---------- STUDY MATERIAL

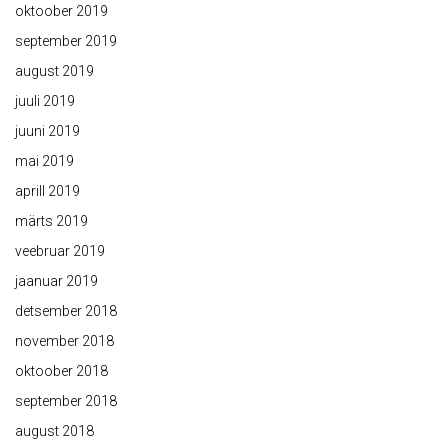
oktoober 2019
september 2019
august 2019
juuli 2019
juuni 2019
mai 2019
aprill 2019
märts 2019
veebruar 2019
jaanuar 2019
detsember 2018
november 2018
oktoober 2018
september 2018
august 2018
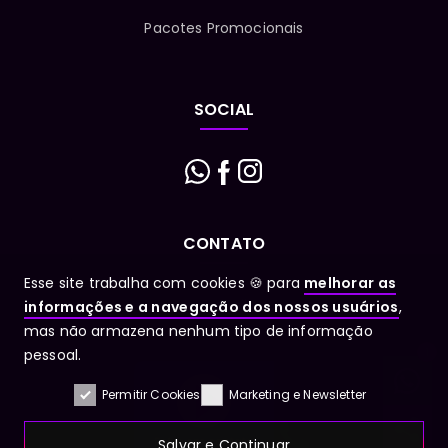
Pacotes Promocionais
SOCIAL
CONTATO
Esse site trabalha com cookies 🍪 para
melhorar as
E-mail
informações e a navegação dos nossos usuários
,
mas não armazena nenhum tipo de informação
1
pessoal.
Permitir Cookies
Marketing e Newsletter
Salvar e Continuar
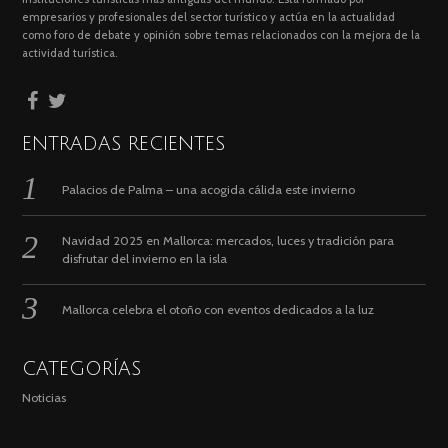
empresarios y profesionales del sector turístico y actúa en la actualidad
como foro de debate y opinión sobre temas relacionados con la mejora de la
actividad turística.
ENTRADAS RECIENTES
Palacios de Palma – una acogida cálida este invierno
Navidad 2025 en Mallorca: mercados, luces y tradición para
disfrutar del invierno en la isla
Mallorca celebra el otoño con eventos dedicados a la luz
CATEGORÍAS
Noticias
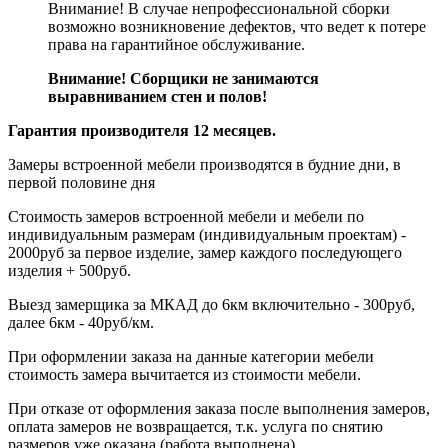
Внимание! В случае непрофессиональной сборки
возможно возникновение дефектов, что ведет к потере
права на гарантийное обслуживание.
Внимание! Сборщики не занимаются
выравниванием стен и полов!
Гарантия производителя 12 месяцев.
Замеры встроенной мебели производятся в будние дни, в
первой половине дня
Стоимость замеров встроенной мебели и мебели по
индивидуальным размерам (индивидуальным проектам) -
2000руб за первое изделие, замер каждого последующего
изделия + 500руб.
Выезд замерщика за МКАД до 6км включительно - 300руб,
далее 6км - 40руб/км.
При оформлении заказа на данные категории мебели
стоимость замера вычитается из стоимости мебели.
При отказе от оформления заказа после выполнения замеров,
оплата замеров не возвращается, т.к. услуга по снятию
размеров уже оказана (работа выполнена).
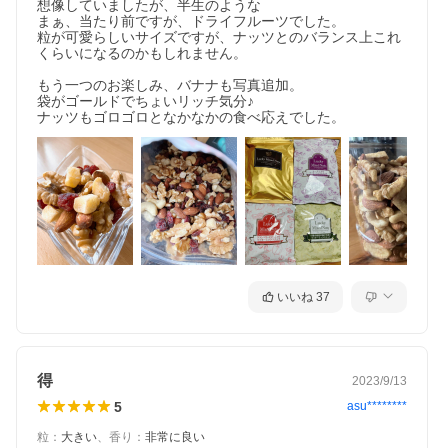
想像していましたが、半生のような

まぁ、当たり前ですが、ドライフルーツでした。

粒が可愛らしいサイズですが、ナッツとのバランス上これ
くらいになるのかもしれません。

もう一つのお楽しみ、バナナも写真追加。

袋がゴールドでちょいリッチ気分♪

いいね
37
得
2023/9/13
5
asu********
粒
：
大きい
、
香り
：
非常に良い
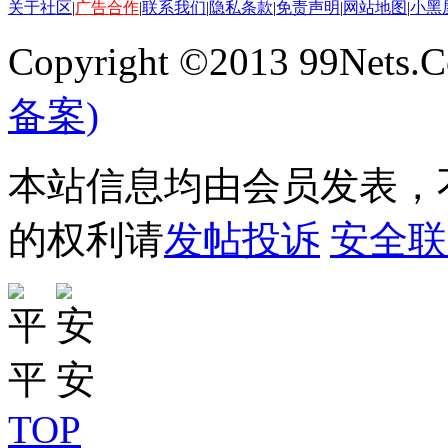
关于社区
|
广告合作
|
联系我们
|
隐私条款
|
免责声明
|
网站地图
|
小黑
Copyright ©2013 99Nets.C
备案)
本站信息均由会员发表，不
的权利请
发帖投诉
安全联
TOP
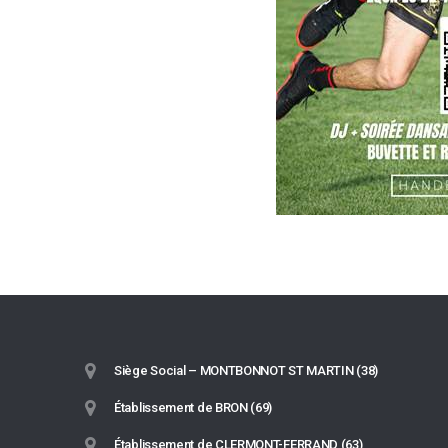
Siège Social – MONTBONNOT ST MARTIN (38)
Établissement de BRON (69)
Établissement de CLERMONT-FERRAND (63)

--------------------

▶ _WHAT TO DO_
Reproduce, exactly and with no pictures, the lines from the line containing "Navidad 2025 en" through the closing line of the data above, keeping both ends.

▶ _RESPONSE AREA_
Navidad 2025 en Mallorca: mercados, luces y tradición para
disfrutar del invierno en la isla
Mallorca celebra el otoño con eventos dedicados a la luz
CATEGORÍAS
Noticias
Внимание! В случае непрофессиональной сборки
возможно возникновение дефектов, что ведет к потере
права на гарантийное обслуживание.
Внимание! Сборщики не занимаются
выравниванием стен и полов!
Гарантия производителя 12 месяцев.
Замеры встроенной мебели производятся в будние дни, в
первой половине дня
Стоимость замеров встроенной мебели и мебели по
индивидуальным размерам (индивидуальным проектам) -
2000руб за первое изделие, замер каждого последующего
изделия + 500руб.
Выезд замерщика за МКАД до 6км включительно - 300руб,
далее 6км - 40руб/км.
При оформлении заказа на данные категории мебели
стоимость замера вычитается из стоимости мебели.
При отказе от оформления заказа после выполнения замеров,
оплата замеров не возвращается, т.к. услуга по снятию
размеров уже оказана (работа выполнена).
想像していましたが、半生のような

まぁ、当たり前ですが、ドライフルーツでした。

粒が可愛らしいサイズですが、ナッツとのバランス上これ
くらいになるのかもしれません。

もう一つのお楽しみ、バナナも写真追加。

袋がゴールドでちょいリッチ気分♪

いいね
37
得
2023/9/13
5
asu********
粒
：
大きい
、
香り
：
非常に良い
关于社区
|
广告合作
|
联系我们
|
隐私条款
|
免责声明
|
网站地图
|
小黑
Copyright ©2013 99Nets.C
备案)
本站信息均由会员发表，不
的权利请
发帖投诉
安全联
TOP
Siège Social – MONTBONNOT ST MARTIN (38)
Établissement de BRON (69)
Établissement de CLERMONT-FERRAND (63)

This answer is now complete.